Provide leadership and mentorship to a team of 8-10 Site Reliability Engineers (SREs).
Possess expertise in defining, measuring, and reporting on key Service Level Objectives (SLOs) and Service Level Indicators (SLIs) to ensure adherence to the 99.99%+ uptime Service Level Agreement (SLA).
Collaborate effectively with other SRE, Security, and Development teams.
Define and implement processes to ensure the team efficiently meets target deadlines.
Drive the successful completion of large-scale projects, coordinating with multiple Development teams.
Conduct thorough capacity analysis and planning.
Effectively manage and scale infrastructure by establishing and adhering to automation standards.
Analyze and resolve complex system behavior, performance, and application issues.
Oversee comprehensive observability and analysis across multiple datacenters.
Requirements
Minimum of six years of experience leading a software-focused Site Reliability Engineering (SRE) team of eight to ten staff.

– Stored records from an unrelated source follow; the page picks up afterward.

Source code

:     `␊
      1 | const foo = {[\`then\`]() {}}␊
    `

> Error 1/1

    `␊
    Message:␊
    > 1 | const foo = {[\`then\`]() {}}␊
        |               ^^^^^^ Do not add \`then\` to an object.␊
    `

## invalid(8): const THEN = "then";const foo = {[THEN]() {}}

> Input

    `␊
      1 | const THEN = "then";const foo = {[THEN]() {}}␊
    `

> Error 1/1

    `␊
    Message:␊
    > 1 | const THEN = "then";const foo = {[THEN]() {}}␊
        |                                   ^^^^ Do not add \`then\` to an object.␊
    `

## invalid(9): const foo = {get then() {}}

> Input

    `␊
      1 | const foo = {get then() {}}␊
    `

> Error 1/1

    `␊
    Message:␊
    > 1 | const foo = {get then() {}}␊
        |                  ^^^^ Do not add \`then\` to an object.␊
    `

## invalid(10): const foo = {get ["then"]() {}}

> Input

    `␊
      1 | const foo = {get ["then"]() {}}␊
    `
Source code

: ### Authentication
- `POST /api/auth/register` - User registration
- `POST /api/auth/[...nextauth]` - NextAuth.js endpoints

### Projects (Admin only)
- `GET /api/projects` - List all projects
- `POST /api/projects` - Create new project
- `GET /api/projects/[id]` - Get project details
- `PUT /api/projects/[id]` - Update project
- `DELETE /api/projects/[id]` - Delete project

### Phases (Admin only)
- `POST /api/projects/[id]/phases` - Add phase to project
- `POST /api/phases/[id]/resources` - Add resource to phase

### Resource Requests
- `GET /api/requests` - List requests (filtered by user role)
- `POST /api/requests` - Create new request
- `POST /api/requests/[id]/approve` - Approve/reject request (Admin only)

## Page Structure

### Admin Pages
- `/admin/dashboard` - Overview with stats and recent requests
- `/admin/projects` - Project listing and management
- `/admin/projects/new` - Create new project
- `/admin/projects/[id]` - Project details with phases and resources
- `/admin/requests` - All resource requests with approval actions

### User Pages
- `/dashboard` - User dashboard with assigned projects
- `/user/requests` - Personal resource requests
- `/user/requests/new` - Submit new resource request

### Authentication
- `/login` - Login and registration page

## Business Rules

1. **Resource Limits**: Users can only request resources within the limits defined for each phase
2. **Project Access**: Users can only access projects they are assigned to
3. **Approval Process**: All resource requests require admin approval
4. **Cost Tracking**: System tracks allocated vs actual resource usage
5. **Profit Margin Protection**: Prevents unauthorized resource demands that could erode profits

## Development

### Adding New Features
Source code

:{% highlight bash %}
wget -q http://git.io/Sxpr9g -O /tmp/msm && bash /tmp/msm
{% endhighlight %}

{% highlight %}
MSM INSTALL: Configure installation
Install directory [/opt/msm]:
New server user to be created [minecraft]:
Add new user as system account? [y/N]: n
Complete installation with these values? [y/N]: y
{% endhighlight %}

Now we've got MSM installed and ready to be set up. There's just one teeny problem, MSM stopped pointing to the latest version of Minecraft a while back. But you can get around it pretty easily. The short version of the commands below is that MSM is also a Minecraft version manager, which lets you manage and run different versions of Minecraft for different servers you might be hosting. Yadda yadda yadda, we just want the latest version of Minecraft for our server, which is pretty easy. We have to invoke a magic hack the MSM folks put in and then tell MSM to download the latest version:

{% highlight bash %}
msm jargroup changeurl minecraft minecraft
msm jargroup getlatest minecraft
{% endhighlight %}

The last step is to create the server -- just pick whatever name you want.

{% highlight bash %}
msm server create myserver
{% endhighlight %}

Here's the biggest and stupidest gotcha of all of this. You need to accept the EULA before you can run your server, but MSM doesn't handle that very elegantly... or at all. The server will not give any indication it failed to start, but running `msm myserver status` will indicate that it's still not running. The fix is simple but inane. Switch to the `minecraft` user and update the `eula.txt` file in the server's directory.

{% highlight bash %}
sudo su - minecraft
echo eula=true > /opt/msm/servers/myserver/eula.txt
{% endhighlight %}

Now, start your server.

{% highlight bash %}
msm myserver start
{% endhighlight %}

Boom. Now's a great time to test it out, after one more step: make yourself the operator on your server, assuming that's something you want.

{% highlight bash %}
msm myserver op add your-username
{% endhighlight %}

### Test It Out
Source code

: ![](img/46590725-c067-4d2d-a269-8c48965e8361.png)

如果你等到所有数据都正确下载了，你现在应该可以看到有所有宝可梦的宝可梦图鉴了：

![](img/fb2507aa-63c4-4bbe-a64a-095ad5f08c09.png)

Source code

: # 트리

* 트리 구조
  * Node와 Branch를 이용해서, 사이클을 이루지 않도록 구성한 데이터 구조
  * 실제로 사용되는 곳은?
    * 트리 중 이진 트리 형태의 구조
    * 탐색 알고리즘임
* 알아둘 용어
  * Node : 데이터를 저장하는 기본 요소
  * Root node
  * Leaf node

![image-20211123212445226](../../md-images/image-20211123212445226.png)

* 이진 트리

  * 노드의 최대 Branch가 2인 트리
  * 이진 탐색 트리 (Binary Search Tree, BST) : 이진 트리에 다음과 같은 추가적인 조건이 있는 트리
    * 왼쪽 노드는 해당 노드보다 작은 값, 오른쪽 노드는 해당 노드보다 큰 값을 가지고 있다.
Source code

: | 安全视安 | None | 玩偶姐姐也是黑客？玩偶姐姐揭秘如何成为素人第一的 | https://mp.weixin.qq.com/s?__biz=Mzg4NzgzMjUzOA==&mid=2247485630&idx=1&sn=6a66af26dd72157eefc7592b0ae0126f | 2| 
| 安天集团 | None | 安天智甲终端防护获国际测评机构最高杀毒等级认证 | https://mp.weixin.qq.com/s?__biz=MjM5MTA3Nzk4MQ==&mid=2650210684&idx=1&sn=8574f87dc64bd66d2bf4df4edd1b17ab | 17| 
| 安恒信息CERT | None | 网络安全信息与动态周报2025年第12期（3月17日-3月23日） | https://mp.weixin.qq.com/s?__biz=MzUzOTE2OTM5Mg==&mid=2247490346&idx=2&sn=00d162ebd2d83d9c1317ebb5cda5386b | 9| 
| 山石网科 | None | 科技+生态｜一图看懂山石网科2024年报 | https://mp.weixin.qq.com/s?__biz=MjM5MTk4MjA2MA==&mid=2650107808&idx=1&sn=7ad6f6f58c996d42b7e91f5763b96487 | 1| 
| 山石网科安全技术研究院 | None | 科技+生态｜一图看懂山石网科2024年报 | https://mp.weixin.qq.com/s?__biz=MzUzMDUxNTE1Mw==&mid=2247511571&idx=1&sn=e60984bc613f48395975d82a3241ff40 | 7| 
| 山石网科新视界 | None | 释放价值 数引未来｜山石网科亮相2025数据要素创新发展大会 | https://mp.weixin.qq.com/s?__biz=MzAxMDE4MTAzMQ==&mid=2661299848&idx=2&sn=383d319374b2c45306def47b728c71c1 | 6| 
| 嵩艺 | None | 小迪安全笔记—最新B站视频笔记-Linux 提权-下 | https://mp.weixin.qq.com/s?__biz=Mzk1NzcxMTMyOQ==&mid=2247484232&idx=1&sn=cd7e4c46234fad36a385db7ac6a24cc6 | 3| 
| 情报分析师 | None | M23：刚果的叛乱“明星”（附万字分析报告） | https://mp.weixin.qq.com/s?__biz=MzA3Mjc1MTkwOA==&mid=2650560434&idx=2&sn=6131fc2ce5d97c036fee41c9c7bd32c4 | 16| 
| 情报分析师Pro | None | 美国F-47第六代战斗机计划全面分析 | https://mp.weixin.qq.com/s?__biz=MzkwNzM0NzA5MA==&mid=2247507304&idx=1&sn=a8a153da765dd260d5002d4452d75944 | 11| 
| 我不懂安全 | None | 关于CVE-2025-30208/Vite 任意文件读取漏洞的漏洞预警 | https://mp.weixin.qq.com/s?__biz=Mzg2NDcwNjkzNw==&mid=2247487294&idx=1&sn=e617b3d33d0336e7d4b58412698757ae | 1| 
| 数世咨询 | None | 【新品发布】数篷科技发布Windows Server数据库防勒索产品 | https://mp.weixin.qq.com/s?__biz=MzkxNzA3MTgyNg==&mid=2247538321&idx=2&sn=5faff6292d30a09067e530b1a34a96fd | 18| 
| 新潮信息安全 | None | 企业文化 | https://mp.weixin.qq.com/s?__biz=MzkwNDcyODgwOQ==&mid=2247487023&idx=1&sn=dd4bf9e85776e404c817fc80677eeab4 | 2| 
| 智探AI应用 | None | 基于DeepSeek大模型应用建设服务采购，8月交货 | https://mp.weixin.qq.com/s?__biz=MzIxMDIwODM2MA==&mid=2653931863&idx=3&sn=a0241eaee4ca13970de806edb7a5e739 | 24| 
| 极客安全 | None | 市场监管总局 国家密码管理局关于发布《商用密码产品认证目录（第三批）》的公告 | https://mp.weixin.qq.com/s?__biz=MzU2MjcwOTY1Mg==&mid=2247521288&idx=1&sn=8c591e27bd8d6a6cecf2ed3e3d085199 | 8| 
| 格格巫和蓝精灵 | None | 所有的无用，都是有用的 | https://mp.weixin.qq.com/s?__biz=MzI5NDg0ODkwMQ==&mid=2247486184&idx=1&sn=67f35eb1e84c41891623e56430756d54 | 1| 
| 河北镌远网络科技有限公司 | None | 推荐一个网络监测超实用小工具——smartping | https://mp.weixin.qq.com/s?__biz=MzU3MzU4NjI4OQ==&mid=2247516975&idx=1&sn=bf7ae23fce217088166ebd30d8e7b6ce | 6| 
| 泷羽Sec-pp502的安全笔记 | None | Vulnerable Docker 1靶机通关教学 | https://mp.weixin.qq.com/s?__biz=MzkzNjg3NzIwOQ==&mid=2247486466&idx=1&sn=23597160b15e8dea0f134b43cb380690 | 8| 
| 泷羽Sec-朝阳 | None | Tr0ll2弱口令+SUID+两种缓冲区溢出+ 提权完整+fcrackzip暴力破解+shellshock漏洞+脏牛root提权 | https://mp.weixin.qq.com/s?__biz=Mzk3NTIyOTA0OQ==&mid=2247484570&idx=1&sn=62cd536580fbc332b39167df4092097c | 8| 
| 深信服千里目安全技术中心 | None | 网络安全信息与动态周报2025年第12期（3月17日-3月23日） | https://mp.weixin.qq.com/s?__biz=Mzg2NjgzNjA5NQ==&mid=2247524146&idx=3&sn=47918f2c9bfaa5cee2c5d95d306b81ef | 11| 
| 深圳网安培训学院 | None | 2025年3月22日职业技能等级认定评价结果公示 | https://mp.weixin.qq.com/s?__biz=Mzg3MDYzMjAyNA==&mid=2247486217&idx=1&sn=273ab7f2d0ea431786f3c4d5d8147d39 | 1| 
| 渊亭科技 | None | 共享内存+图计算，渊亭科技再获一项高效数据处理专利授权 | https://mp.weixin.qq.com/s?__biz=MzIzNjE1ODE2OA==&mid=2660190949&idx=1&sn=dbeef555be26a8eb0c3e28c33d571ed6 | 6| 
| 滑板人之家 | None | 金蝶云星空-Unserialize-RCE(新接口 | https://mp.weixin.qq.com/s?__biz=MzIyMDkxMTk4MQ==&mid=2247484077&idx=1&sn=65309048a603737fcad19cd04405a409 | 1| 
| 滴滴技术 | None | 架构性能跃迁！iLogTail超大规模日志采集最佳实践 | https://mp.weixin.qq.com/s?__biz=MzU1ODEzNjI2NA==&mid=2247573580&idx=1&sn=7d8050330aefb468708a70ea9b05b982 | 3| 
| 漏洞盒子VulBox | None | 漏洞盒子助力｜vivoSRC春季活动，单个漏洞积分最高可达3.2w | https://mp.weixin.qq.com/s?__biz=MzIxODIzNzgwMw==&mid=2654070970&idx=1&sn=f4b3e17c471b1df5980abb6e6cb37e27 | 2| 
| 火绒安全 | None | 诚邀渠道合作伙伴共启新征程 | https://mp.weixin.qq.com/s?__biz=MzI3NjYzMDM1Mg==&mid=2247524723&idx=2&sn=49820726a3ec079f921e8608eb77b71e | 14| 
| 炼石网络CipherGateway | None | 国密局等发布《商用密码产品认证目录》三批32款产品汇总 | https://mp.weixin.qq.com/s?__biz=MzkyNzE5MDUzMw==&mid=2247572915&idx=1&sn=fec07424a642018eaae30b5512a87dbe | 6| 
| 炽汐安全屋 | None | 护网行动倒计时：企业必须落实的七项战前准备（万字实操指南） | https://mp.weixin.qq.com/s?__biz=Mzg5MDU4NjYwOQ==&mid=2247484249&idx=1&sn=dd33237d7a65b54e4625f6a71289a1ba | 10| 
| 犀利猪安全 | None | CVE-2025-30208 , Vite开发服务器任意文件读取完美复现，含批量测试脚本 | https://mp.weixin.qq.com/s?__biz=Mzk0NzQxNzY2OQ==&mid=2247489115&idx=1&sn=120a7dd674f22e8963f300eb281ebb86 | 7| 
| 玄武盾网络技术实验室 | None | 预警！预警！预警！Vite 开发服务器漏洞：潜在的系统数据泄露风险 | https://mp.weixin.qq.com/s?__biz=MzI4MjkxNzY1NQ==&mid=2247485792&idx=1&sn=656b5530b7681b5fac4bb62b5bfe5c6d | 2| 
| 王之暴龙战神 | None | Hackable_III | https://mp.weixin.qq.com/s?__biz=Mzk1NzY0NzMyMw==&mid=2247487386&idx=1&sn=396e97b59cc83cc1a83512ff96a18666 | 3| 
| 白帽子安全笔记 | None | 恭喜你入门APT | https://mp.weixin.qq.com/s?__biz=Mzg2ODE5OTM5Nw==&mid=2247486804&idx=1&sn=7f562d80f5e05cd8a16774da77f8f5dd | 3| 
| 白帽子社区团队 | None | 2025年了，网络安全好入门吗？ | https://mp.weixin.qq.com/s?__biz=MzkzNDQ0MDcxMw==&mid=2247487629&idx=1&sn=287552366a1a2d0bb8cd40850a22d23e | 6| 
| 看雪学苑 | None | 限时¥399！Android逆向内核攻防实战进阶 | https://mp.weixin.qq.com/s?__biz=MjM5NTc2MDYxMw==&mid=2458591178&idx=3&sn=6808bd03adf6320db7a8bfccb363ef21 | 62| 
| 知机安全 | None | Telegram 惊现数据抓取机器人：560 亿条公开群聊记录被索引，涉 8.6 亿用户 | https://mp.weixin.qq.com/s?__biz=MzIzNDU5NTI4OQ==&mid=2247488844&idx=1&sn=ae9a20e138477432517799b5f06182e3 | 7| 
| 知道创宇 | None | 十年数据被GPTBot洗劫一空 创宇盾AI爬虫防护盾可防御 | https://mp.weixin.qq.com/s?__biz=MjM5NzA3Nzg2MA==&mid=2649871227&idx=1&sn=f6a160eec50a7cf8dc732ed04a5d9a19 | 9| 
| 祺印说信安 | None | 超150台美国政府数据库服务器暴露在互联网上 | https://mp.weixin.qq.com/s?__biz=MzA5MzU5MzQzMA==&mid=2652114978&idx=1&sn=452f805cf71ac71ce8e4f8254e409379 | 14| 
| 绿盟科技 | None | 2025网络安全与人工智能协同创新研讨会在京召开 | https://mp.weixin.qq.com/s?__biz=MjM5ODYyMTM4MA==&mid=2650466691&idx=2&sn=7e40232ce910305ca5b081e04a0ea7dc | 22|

Demonstrated experience working within organizations operating on a global scale.
Proven ability to drive strategic decisions regarding "build vs. buy" technology choices.
Proficiency in developing, maintaining, and administering modern infrastructure tooling, with a strong emphasis on Infrastructure as Code (IaC) principles.
Experience provisioning public cloud resources utilizing IaC tools such as CloudFormation and Terraform.
Solid knowledge of scripting and programming standards (e.g., Python, Ruby, Bash, Go).
Experience with Docker and container orchestration platforms (e.g., Kubernetes).
Practical experience using Git in a large-scale team environment.
Understanding and application of security design principles.
Experience operating within a high-volume or mission-critical production service environment.
Expertise in IP networking, including familiarity with network functionality, operational procedures, and failure modes.